Top of DATASET RECORDS
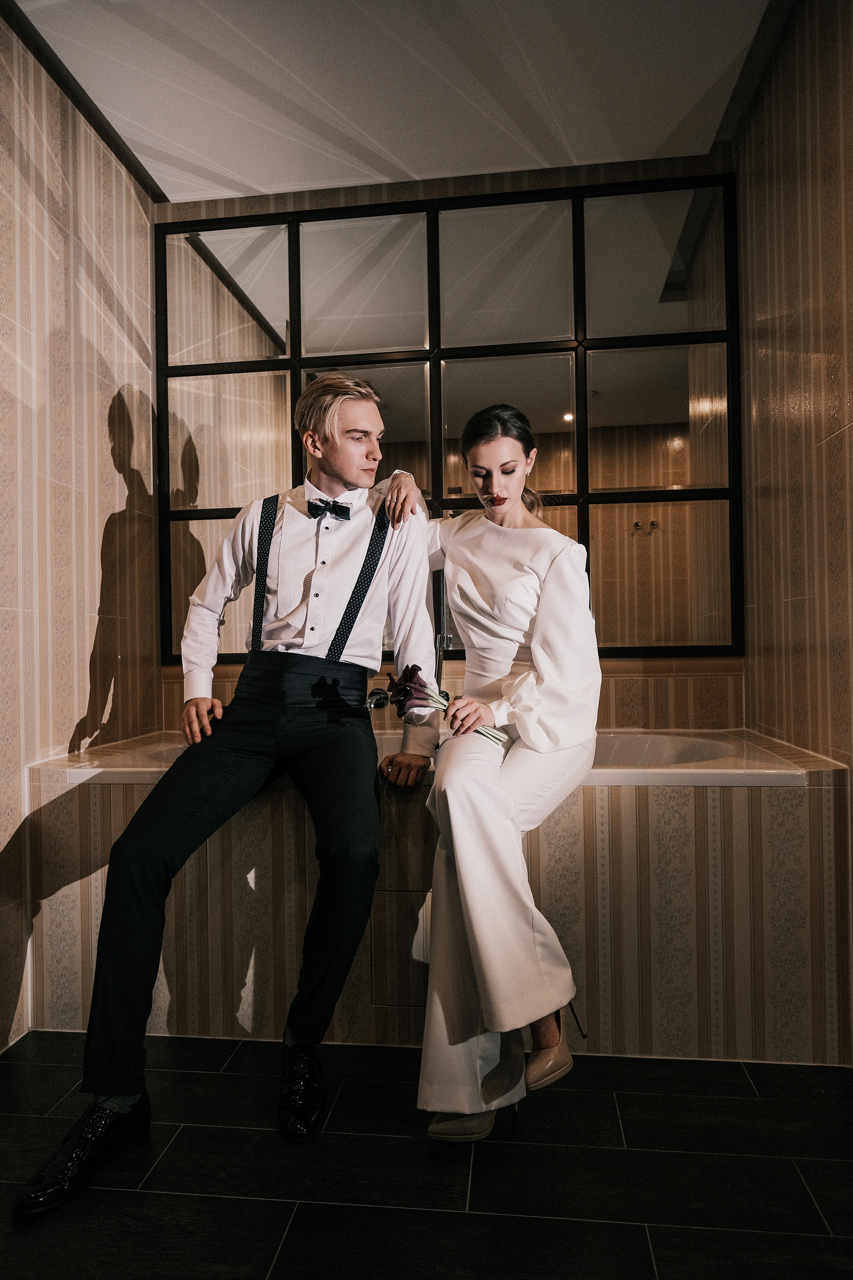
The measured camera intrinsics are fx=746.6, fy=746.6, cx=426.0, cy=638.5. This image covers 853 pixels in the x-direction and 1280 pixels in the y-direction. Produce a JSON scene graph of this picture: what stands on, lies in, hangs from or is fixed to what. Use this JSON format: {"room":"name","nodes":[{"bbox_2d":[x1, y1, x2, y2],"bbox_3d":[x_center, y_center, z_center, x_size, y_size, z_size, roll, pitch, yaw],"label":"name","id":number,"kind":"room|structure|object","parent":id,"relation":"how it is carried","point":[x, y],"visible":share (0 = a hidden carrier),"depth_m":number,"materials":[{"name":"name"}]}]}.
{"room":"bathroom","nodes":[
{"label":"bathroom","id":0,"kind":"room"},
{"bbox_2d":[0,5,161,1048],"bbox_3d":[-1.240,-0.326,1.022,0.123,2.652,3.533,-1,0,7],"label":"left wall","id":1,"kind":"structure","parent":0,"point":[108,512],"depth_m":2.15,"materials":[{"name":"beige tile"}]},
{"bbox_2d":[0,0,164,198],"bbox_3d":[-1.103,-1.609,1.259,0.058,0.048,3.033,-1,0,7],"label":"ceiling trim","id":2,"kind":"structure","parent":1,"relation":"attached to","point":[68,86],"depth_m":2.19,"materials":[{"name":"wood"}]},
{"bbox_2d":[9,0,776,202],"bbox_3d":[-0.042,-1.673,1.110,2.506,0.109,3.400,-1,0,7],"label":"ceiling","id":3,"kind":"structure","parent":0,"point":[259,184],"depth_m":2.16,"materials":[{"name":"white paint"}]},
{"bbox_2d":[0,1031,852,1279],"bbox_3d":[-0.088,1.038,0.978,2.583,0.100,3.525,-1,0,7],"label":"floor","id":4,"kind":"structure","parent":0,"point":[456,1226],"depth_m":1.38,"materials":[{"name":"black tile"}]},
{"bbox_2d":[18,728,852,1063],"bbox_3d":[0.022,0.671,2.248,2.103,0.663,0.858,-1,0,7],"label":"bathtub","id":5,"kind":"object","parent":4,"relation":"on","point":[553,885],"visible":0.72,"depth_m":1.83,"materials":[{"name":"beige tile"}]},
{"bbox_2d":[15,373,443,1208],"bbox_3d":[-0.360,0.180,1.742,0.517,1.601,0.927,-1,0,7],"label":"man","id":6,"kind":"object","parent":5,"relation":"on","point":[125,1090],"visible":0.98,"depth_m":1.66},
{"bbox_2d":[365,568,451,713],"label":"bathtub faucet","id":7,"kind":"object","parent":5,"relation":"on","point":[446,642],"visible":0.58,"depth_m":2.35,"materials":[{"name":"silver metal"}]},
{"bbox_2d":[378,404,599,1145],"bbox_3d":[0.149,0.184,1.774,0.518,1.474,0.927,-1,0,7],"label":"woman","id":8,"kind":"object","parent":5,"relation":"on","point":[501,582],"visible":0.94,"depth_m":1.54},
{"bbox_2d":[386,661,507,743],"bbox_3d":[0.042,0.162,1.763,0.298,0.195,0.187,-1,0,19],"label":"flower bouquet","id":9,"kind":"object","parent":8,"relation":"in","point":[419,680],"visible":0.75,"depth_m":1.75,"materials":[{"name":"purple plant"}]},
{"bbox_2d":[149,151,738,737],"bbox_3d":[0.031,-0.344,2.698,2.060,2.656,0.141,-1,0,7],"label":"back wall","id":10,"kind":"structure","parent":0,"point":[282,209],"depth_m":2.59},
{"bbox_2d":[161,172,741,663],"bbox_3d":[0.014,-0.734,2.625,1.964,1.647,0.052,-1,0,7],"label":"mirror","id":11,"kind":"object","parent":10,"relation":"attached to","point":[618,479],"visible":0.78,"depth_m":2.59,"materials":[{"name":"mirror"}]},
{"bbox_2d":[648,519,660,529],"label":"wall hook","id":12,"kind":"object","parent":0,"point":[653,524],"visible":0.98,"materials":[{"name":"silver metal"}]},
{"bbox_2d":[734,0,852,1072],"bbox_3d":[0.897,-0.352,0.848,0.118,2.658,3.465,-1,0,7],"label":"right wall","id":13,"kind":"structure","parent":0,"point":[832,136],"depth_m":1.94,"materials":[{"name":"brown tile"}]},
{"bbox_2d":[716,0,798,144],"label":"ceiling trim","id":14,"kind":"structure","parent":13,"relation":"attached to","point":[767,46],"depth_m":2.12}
Bottom of DATASET RECORDS
Each entry above should be copied word for word, with the images omitted.

TASK ANSWER:
The measured camera intrinsics are fx=746.6, fy=746.6, cx=426.0, cy=638.5. This image covers 853 pixels in the x-direction and 1280 pixels in the y-direction. Produce a JSON scene graph of this picture: what stands on, lies in, hangs from or is fixed to what. Use this JSON format: {"room":"name","nodes":[{"bbox_2d":[x1, y1, x2, y2],"bbox_3d":[x_center, y_center, z_center, x_size, y_size, z_size, roll, pitch, yaw],"label":"name","id":number,"kind":"room|structure|object","parent":id,"relation":"how it is carried","point":[x, y],"visible":share (0 = a hidden carrier),"depth_m":number,"materials":[{"name":"name"}]}]}.
{"room":"bathroom","nodes":[
{"label":"bathroom","id":0,"kind":"room"},
{"bbox_2d":[0,5,161,1048],"bbox_3d":[-1.240,-0.326,1.022,0.123,2.652,3.533,-1,0,7],"label":"left wall","id":1,"kind":"structure","parent":0,"point":[108,512],"depth_m":2.15,"materials":[{"name":"beige tile"}]},
{"bbox_2d":[0,0,164,198],"bbox_3d":[-1.103,-1.609,1.259,0.058,0.048,3.033,-1,0,7],"label":"ceiling trim","id":2,"kind":"structure","parent":1,"relation":"attached to","point":[68,86],"depth_m":2.19,"materials":[{"name":"wood"}]},
{"bbox_2d":[9,0,776,202],"bbox_3d":[-0.042,-1.673,1.110,2.506,0.109,3.400,-1,0,7],"label":"ceiling","id":3,"kind":"structure","parent":0,"point":[259,184],"depth_m":2.16,"materials":[{"name":"white paint"}]},
{"bbox_2d":[0,1031,852,1279],"bbox_3d":[-0.088,1.038,0.978,2.583,0.100,3.525,-1,0,7],"label":"floor","id":4,"kind":"structure","parent":0,"point":[456,1226],"depth_m":1.38,"materials":[{"name":"black tile"}]},
{"bbox_2d":[18,728,852,1063],"bbox_3d":[0.022,0.671,2.248,2.103,0.663,0.858,-1,0,7],"label":"bathtub","id":5,"kind":"object","parent":4,"relation":"on","point":[553,885],"visible":0.72,"depth_m":1.83,"materials":[{"name":"beige tile"}]},
{"bbox_2d":[15,373,443,1208],"bbox_3d":[-0.360,0.180,1.742,0.517,1.601,0.927,-1,0,7],"label":"man","id":6,"kind":"object","parent":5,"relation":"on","point":[125,1090],"visible":0.98,"depth_m":1.66},
{"bbox_2d":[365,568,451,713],"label":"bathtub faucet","id":7,"kind":"object","parent":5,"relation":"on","point":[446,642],"visible":0.58,"depth_m":2.35,"materials":[{"name":"silver metal"}]},
{"bbox_2d":[378,404,599,1145],"bbox_3d":[0.149,0.184,1.774,0.518,1.474,0.927,-1,0,7],"label":"woman","id":8,"kind":"object","parent":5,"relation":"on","point":[501,582],"visible":0.94,"depth_m":1.54},
{"bbox_2d":[386,661,507,743],"bbox_3d":[0.042,0.162,1.763,0.298,0.195,0.187,-1,0,19],"label":"flower bouquet","id":9,"kind":"object","parent":8,"relation":"in","point":[419,680],"visible":0.75,"depth_m":1.75,"materials":[{"name":"purple plant"}]},
{"bbox_2d":[149,151,738,737],"bbox_3d":[0.031,-0.344,2.698,2.060,2.656,0.141,-1,0,7],"label":"back wall","id":10,"kind":"structure","parent":0,"point":[282,209],"depth_m":2.59},
{"bbox_2d":[161,172,741,663],"bbox_3d":[0.014,-0.734,2.625,1.964,1.647,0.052,-1,0,7],"label":"mirror","id":11,"kind":"object","parent":10,"relation":"attached to","point":[618,479],"visible":0.78,"depth_m":2.59,"materials":[{"name":"mirror"}]},
{"bbox_2d":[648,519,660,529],"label":"wall hook","id":12,"kind":"object","parent":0,"point":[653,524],"visible":0.98,"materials":[{"name":"silver metal"}]},
{"bbox_2d":[734,0,852,1072],"bbox_3d":[0.897,-0.352,0.848,0.118,2.658,3.465,-1,0,7],"label":"right wall","id":13,"kind":"structure","parent":0,"point":[832,136],"depth_m":1.94,"materials":[{"name":"brown tile"}]},
{"bbox_2d":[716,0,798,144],"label":"ceiling trim","id":14,"kind":"structure","parent":13,"relation":"attached to","point":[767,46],"depth_m":2.12}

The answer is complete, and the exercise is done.